[Opening INFORMATION SHOWN section]

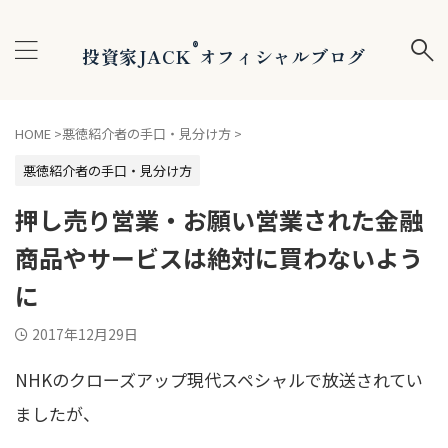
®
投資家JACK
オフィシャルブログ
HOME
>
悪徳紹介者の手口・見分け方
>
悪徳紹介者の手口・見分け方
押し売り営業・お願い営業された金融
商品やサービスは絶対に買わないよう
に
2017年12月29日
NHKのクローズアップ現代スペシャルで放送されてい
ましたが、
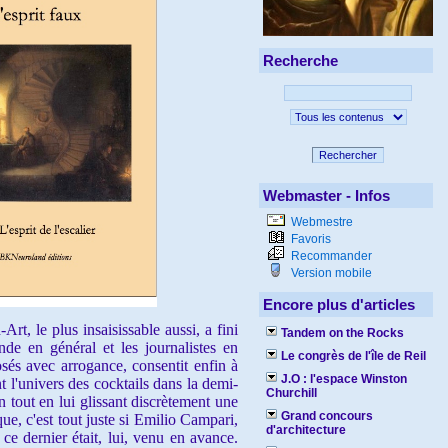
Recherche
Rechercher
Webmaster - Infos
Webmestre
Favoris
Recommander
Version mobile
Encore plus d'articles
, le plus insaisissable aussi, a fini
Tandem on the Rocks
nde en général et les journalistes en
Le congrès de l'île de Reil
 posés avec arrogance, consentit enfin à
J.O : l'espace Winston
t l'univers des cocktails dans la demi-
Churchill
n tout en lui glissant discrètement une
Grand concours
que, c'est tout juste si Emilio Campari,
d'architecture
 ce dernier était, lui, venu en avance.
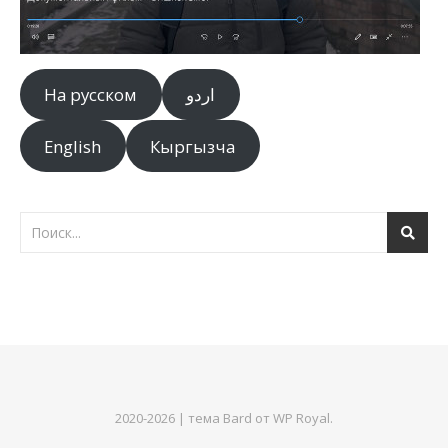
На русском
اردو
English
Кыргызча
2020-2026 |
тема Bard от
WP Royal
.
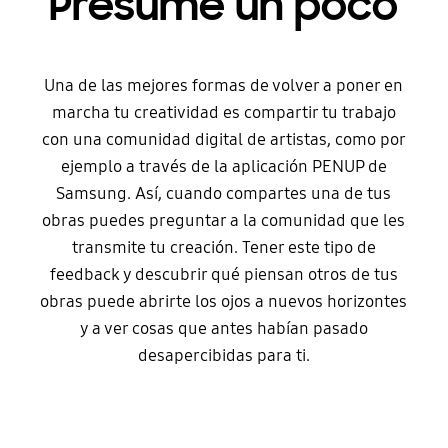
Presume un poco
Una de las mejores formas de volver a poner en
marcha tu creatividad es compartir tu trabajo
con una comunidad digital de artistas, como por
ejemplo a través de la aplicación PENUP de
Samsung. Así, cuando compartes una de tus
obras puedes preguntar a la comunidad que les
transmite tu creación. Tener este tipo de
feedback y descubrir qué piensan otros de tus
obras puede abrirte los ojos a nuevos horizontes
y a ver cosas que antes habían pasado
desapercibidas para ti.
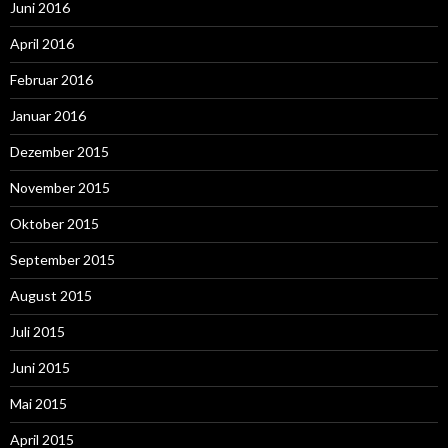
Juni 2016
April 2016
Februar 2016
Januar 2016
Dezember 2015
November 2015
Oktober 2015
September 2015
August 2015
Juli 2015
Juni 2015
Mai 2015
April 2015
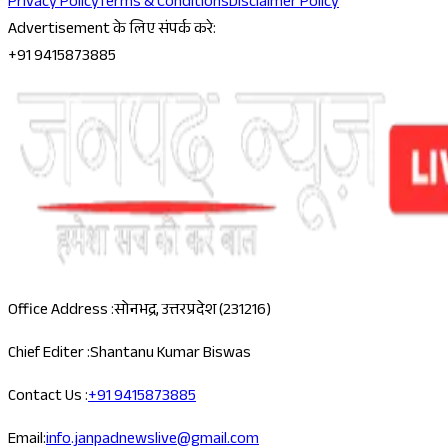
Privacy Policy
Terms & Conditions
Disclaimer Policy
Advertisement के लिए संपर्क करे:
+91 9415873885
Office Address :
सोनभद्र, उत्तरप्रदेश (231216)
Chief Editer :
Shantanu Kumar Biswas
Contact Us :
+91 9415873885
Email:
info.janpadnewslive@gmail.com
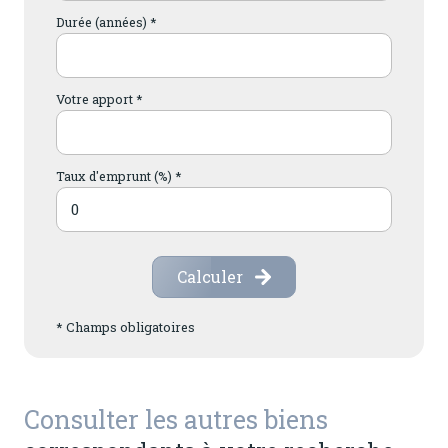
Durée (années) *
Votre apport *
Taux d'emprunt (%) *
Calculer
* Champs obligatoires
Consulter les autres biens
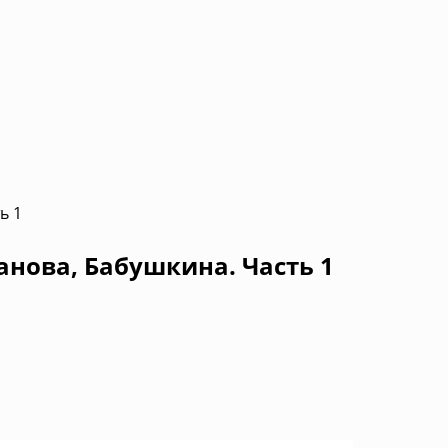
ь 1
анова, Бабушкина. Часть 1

[Closing INFORMATION SHOWN section]
[Opening INFORMATION SHOWN section]

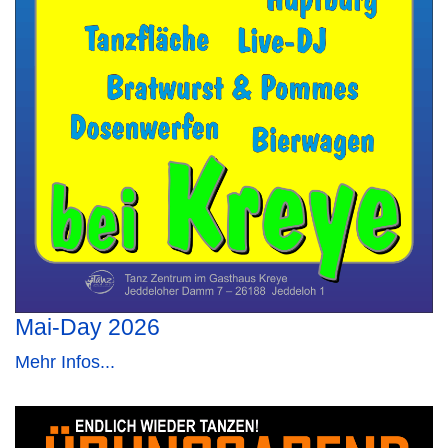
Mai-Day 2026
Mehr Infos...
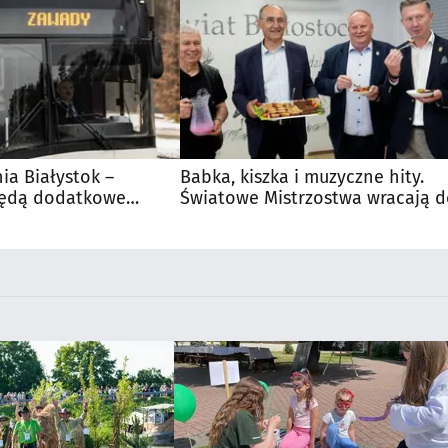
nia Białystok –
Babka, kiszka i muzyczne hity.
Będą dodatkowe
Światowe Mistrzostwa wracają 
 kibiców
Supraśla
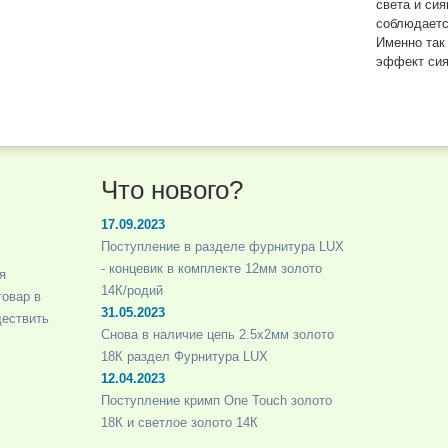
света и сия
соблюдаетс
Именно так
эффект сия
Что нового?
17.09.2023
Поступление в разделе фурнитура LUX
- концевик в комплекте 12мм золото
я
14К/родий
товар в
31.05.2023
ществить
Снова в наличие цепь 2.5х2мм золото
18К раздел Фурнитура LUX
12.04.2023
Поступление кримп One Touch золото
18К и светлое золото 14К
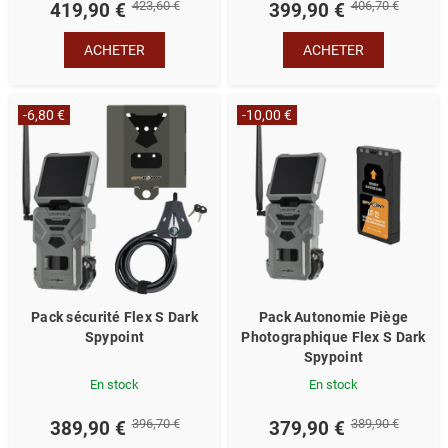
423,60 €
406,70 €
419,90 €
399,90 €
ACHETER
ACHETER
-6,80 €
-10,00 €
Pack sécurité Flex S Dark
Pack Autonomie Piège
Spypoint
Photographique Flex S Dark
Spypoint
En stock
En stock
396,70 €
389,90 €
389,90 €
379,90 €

[Closing INFORMATION SHOWN section]

### TASK DETAILS:
Pull from the data each line where the string "Поступление" turns up.

### TASK OUTPUT:
Поступление в разделе фурнитура LUX
Поступление кримп One Touch золото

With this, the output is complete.